== ASSIGNMENT ==
Write out every line below that contains "marking".
● ● ● ● ●
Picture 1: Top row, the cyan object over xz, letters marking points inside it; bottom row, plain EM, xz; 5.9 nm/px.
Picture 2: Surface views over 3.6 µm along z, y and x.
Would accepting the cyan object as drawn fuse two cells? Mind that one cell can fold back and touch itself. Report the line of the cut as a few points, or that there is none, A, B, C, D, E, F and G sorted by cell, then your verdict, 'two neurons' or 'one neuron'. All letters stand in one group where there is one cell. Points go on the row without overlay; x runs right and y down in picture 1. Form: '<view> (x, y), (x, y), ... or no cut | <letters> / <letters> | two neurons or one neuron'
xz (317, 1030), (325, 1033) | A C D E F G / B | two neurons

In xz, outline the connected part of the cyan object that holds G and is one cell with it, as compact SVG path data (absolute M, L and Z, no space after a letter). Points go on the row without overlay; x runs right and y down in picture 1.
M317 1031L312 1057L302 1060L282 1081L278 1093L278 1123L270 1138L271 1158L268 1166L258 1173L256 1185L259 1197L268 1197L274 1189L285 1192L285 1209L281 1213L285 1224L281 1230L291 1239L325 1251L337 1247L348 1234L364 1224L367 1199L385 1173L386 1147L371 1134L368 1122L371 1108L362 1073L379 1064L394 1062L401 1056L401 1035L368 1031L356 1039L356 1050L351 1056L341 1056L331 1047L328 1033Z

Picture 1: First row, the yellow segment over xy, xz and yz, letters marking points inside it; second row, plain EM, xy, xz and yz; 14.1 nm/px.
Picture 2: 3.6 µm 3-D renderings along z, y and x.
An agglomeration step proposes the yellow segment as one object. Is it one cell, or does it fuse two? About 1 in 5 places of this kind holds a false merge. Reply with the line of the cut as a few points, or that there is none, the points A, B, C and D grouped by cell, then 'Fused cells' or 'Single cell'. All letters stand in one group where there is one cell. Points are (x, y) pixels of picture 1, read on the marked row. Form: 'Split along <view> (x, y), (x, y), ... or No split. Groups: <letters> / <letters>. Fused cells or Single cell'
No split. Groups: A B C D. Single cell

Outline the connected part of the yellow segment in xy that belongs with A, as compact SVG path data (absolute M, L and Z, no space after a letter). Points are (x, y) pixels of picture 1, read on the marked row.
● ● ● ● ●
== OUTPUT BELOW ==
Picture 1: Top row, the cyan object over xz, letters marking points inside it; bottom row, plain EM, xz; 5.9 nm/px.
Picture 1: First row, the yellow segment over xy, xz and yz, letters marking points inside it; second row, plain EM, xy, xz and yz; 14.1 nm/px.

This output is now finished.